8. Use proper passwords.

Nothing says “Hack me!” better than not changing the original passwords for any of your computer / network equipment. Default usernames and passwords are freely available online, and not hard to find. If anyone wanted to try to sign in these are the first to try. Change your passwords and when picking a password, use the following guidelines:

– Use capitals, lowercase, numbers and special characters.
– Nothing easily identifiable – favorite team, spouse name, birthdate etc
– No dictionary words.
– Try to make it at least 8 characters.

If you have trouble remembering passwords, utilities such as 1Password might help.

9. Secure your webmail.

Securing email is extremely important. Ever notice the secure page change to insecure the minute you type in your password to enter Yahoo! or Hotmail? That means, if someone’s monitoring your network, they don’t even need your credentials to eavesdrop on your email. If Hotmail or Yahoo! won’t let you force a secure SSL (HTTPS) connection at all times, change email addresses to a provider who will. Gmail does this. Just make sure its set in the preferences to always use https.
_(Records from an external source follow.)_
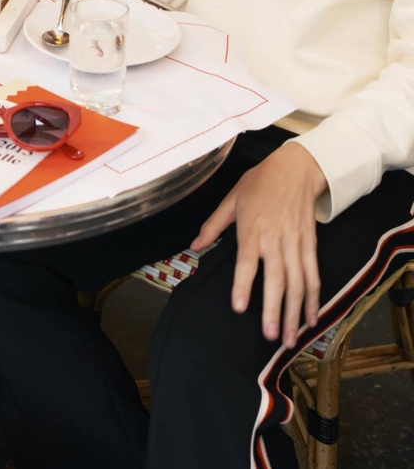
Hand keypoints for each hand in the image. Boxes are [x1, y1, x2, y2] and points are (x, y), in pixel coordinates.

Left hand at [191, 143, 327, 348]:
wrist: (296, 168)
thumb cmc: (260, 182)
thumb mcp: (231, 198)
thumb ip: (213, 225)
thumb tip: (194, 245)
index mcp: (252, 228)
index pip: (247, 262)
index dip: (243, 285)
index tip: (240, 308)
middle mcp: (275, 239)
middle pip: (276, 279)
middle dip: (275, 310)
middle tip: (271, 336)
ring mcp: (295, 244)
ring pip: (298, 284)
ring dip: (296, 313)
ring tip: (291, 339)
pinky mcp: (310, 245)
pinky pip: (313, 276)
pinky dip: (313, 299)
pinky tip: (312, 319)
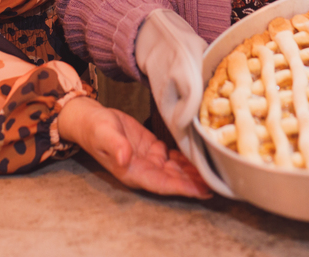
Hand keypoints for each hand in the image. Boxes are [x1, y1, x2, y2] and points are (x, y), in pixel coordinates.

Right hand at [56, 96, 211, 198]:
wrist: (89, 119)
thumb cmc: (94, 127)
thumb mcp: (103, 133)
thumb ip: (115, 145)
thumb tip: (124, 157)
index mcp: (133, 172)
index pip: (162, 184)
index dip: (183, 188)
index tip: (202, 189)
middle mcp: (144, 170)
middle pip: (174, 180)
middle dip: (195, 182)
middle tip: (218, 180)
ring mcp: (149, 160)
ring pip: (177, 170)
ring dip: (194, 172)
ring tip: (216, 170)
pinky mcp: (152, 149)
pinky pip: (174, 158)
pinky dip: (187, 159)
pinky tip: (201, 155)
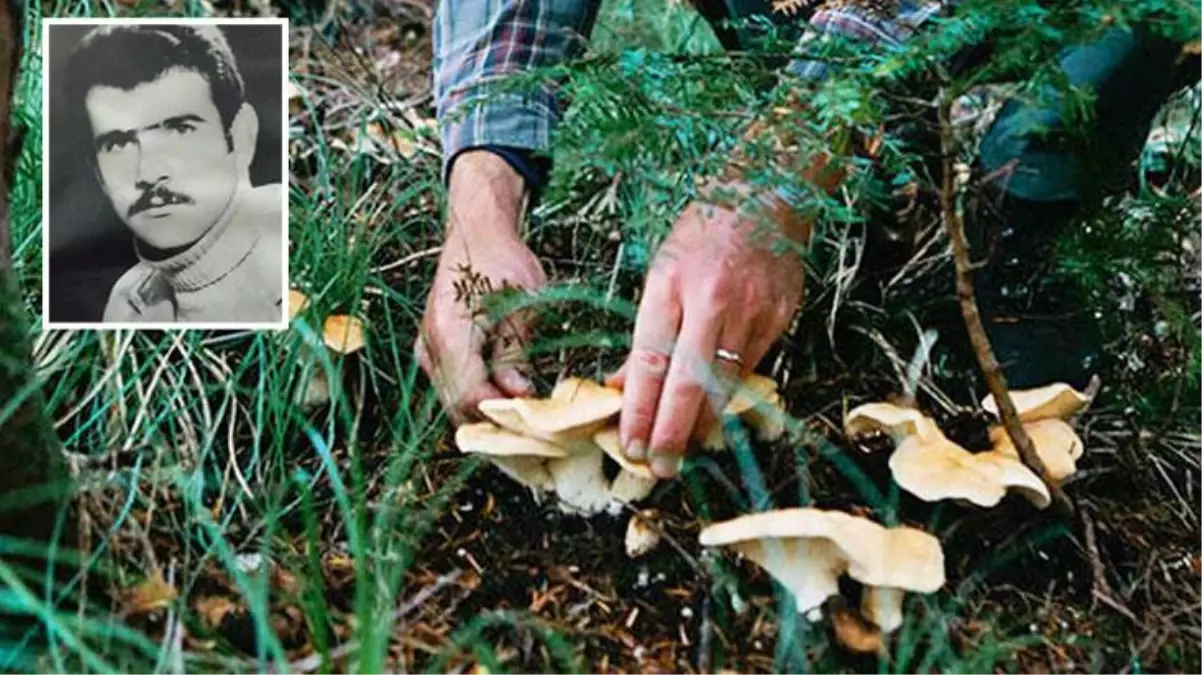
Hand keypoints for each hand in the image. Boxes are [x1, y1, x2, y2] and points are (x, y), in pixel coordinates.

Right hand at [415, 151, 544, 422]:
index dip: (503, 415)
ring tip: (525, 420)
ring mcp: (427, 350)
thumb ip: (516, 351)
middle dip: (496, 423)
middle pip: (458, 407)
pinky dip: (478, 400)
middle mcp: (430, 345)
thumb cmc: (503, 260)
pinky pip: (453, 388)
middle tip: (535, 431)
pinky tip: (507, 402)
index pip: (471, 395)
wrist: (475, 233)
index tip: (537, 422)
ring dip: (487, 414)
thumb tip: (520, 393)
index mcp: (450, 333)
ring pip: (454, 402)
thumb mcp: (523, 303)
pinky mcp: (432, 352)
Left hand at [607, 197, 808, 477]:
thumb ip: (647, 331)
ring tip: (683, 451)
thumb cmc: (704, 230)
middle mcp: (712, 300)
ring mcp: (752, 311)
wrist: (768, 193)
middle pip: (689, 382)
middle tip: (657, 466)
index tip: (629, 442)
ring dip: (702, 425)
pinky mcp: (781, 317)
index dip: (640, 409)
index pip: (651, 361)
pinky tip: (714, 416)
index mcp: (671, 283)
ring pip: (724, 385)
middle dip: (671, 432)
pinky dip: (728, 397)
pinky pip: (750, 369)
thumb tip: (623, 384)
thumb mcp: (661, 271)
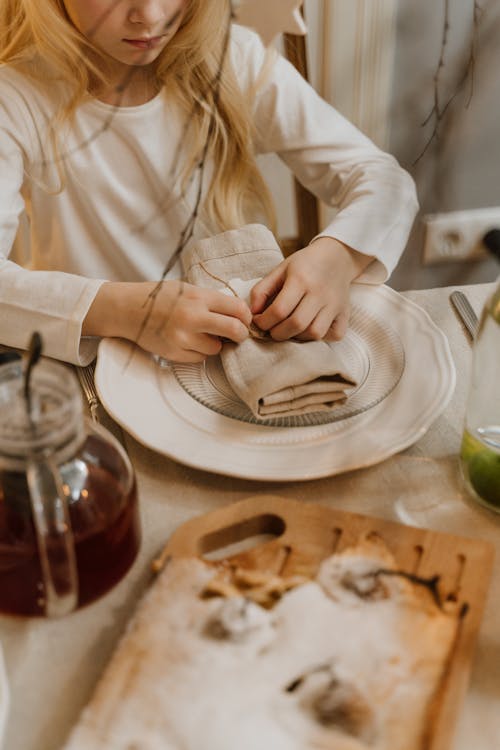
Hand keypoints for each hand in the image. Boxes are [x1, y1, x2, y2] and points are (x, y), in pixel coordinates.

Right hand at [83, 280, 251, 362]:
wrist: (128, 310)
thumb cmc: (161, 297)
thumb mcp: (187, 289)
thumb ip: (211, 300)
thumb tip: (239, 314)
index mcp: (198, 297)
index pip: (237, 309)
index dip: (246, 316)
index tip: (245, 319)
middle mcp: (192, 317)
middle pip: (234, 330)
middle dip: (241, 334)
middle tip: (238, 335)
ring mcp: (182, 337)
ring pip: (217, 348)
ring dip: (216, 344)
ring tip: (204, 335)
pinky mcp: (174, 353)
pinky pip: (200, 357)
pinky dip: (200, 351)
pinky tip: (190, 341)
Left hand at [250, 238, 371, 341]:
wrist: (336, 257)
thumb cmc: (304, 265)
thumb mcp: (279, 270)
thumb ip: (262, 290)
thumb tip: (252, 314)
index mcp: (300, 279)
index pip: (279, 310)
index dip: (264, 322)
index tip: (259, 322)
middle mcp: (320, 292)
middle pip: (296, 324)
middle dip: (278, 333)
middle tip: (272, 330)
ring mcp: (335, 304)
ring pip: (315, 333)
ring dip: (298, 337)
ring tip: (290, 329)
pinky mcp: (345, 313)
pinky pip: (335, 335)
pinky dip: (321, 338)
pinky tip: (310, 328)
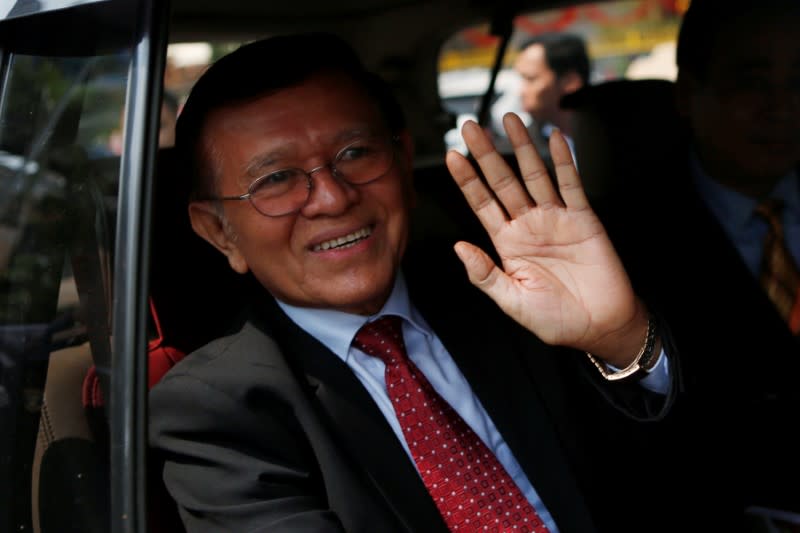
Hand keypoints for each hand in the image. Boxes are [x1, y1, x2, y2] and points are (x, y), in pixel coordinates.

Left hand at [445, 113, 646, 366]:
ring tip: (509, 118)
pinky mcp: (584, 219)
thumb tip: (458, 246)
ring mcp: (555, 219)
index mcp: (507, 243)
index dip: (467, 180)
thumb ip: (484, 274)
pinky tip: (553, 139)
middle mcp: (528, 225)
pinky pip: (571, 185)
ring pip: (534, 175)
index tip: (451, 155)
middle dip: (486, 153)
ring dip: (522, 147)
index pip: (482, 204)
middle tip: (469, 126)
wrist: (600, 326)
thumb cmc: (555, 319)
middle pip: (502, 181)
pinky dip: (564, 162)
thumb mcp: (512, 301)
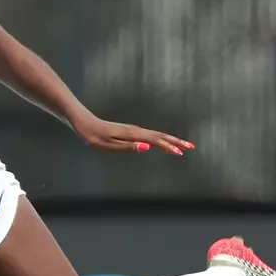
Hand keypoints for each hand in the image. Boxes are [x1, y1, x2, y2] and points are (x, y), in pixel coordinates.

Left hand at [72, 113, 194, 155]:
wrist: (84, 123)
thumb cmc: (94, 136)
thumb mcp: (108, 146)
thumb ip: (128, 147)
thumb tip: (147, 147)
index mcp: (132, 134)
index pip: (155, 141)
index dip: (169, 147)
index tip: (181, 153)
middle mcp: (136, 130)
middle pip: (160, 136)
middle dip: (176, 142)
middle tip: (191, 147)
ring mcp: (134, 130)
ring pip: (157, 135)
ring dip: (171, 140)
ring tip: (183, 146)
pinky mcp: (131, 131)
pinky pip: (150, 135)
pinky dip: (161, 139)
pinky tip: (164, 144)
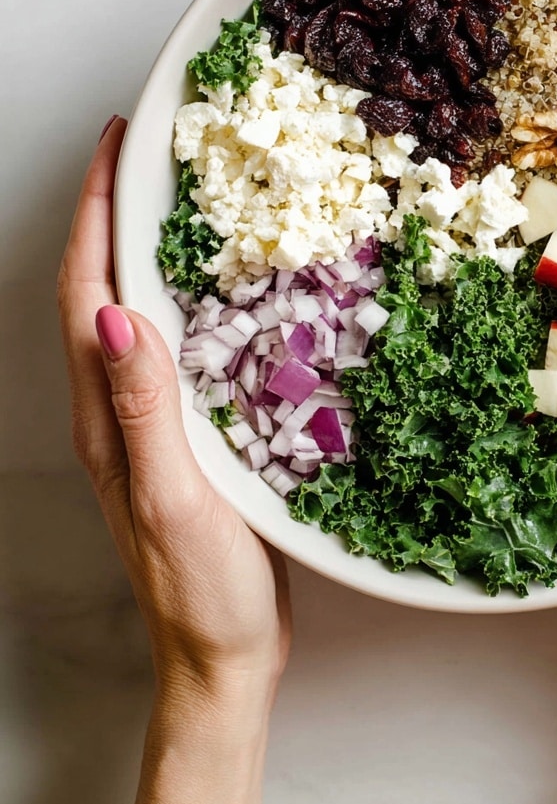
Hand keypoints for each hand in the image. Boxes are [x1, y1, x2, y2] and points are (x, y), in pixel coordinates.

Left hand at [58, 117, 291, 803]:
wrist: (222, 656)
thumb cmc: (201, 592)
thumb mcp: (174, 500)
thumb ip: (145, 410)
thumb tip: (118, 317)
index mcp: (105, 417)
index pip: (87, 295)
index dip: (94, 215)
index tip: (115, 147)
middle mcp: (117, 411)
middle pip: (101, 291)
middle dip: (112, 213)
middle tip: (146, 151)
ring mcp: (149, 423)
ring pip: (136, 314)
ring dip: (145, 249)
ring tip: (179, 197)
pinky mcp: (185, 436)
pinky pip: (175, 347)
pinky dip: (186, 299)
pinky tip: (221, 288)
Securing Thunderbird, Mail and your iPhone can easily be done as well. Here’s a tutorial on how to do it.

10. Use SSL whenever entering a password.

Most of the time, a good website will redirect an insecure connection (http) to a secure (https) one automatically. However some, like Hotmail, don’t. this will cause anyone monitoring your network connection to easily catch your password and gain access to your account. Always look for the https in the address bar or the padlock either in the lower right corner (Firefox) or the upper right corner (Safari). If a site, such as hotmail begins with an http://, manually change it to https:// and press return to securely reload the page.

Note: Some low security sites, like forums and other small sites don’t use secure webpages. A good practice with sites like these is to create a special password for each, separate from your more important passwords.